A draft legislation published by the UK Treasury on April 29 revealed new rules for firms offering crypto services in the UK, such as stablecoins, staking, and custody. 

The rules, part of the government’s broader “Plan for Change,” are intended to bring crypto exchanges, dealers, and custodians under the Financial Conduct Authority’s (FCA) supervision, mirroring the standards applied to traditional financial services.

Chancellor of the Exchequer Rachel Reeves said the regulatory changes aim to make “Britain the best place in the world to innovate.” She added that robust rules around crypto will boost investor confidence, support the growth, and protect UK investors.

Expansion of regulatory perimeter

According to the draft Financial Services and Markets Act 2000 (Amendment) Order 2025, firms engaging with crypto will require authorization to operate in or serve clients in the UK. 

The regulation will introduce a new “qualifying cryptoassets” category and establish clear definitions for “qualifying stablecoins,” distinguishing them from electronic money and tokenized deposits. 

These classifications ensure that crypto activities are subject to the same oversight as other specified investments under existing financial services legislation.

The new activities that require authorization include issuing stablecoins, custody, operating trading platforms, dealing in crypto as principal or agent, arranging crypto transactions, and providing staking services. 

The policy note clarifies that using stablecoins for payments will not grant them regulation under the Payment Services Regulations, leaving future regulation open as adoption increases.

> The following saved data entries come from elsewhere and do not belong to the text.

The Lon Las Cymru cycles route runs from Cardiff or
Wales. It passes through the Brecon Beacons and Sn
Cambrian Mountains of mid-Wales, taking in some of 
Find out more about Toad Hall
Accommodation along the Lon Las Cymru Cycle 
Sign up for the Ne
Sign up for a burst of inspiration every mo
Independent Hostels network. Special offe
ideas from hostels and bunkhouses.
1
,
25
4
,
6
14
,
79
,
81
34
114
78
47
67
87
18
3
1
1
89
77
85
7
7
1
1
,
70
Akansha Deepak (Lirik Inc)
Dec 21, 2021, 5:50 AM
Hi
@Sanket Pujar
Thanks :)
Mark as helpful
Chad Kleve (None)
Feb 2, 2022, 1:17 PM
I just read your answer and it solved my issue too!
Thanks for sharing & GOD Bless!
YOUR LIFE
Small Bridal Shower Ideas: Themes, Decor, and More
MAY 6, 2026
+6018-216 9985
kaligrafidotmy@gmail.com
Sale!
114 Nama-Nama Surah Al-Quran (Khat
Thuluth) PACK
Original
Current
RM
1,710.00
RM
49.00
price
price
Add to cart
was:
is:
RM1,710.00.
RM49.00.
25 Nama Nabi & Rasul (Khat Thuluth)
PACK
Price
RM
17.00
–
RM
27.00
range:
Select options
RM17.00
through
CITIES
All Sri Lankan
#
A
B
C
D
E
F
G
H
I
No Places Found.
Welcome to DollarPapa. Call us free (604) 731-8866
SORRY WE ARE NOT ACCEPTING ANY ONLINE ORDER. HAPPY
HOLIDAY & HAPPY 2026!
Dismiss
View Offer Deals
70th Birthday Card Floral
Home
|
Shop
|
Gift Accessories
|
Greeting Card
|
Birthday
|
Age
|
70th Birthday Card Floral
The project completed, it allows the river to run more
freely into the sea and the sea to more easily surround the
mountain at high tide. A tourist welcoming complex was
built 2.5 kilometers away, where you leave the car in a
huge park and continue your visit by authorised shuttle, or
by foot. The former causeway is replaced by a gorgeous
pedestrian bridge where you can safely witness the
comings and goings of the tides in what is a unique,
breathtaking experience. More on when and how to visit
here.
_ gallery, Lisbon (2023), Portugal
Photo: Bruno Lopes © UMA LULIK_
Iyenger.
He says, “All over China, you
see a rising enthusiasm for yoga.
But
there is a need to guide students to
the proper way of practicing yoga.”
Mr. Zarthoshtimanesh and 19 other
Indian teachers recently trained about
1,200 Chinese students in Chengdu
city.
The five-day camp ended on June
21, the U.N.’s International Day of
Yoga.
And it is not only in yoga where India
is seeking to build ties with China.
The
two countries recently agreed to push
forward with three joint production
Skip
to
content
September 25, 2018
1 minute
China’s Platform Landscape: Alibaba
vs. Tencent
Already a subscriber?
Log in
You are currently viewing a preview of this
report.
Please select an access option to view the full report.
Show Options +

The geographic scope of the new regulatory perimeter ensures that firms directly or indirectly engaging with UK consumers must obtain authorization, regardless of their location. Additionally, firms providing custody or staking services must also be authorized if they operate in the UK or on behalf of UK consumers. 

Stablecoin issuers must obtain authorization only if operating from an establishment within the United Kingdom. The Treasury notes that truly DeFi activities, where no identifiable controlling party exists, would fall outside the authorization requirements.

Implications for financial ads and AML rules

The draft legislation will also revise the Financial Promotion Order 2005. Crypto firms authorized under the new regime will be able to approve their own promotions, eliminating temporary provisions that allowed registered but unauthorized firms to do so. 

According to the draft, this aligns the regulatory treatment of crypto promotions with that of traditional financial services.

Further amendments will update the Money Laundering, Terrorist Financing, and Transfer of Funds Regulations 2017. 

Authorized crypto firms will no longer need separate registration under anti-money laundering (AML) regulations but must still comply fully with existing AML requirements. Firms must notify the FCA when they begin or cease activities covered by the new regime.

Timeline for implementation

The Financial Conduct Authority will establish an application window before full commencement to allow existing cryptoasset firms to apply for authorization. 

Firms that fail to secure authorization within the transition period will enter a two-year wind-down process, during which they can maintain pre-existing contracts but must cease all new business activity involving UK consumers.

The Treasury stated that final legislation will be brought forward “at the earliest opportunity,” with a final Financial Services Growth and Competitiveness Strategy scheduled for publication on July 15. 

Discussions with US counterparts on fostering cross-border collaboration on digital securities are also underway as part of broader fintech development initiatives.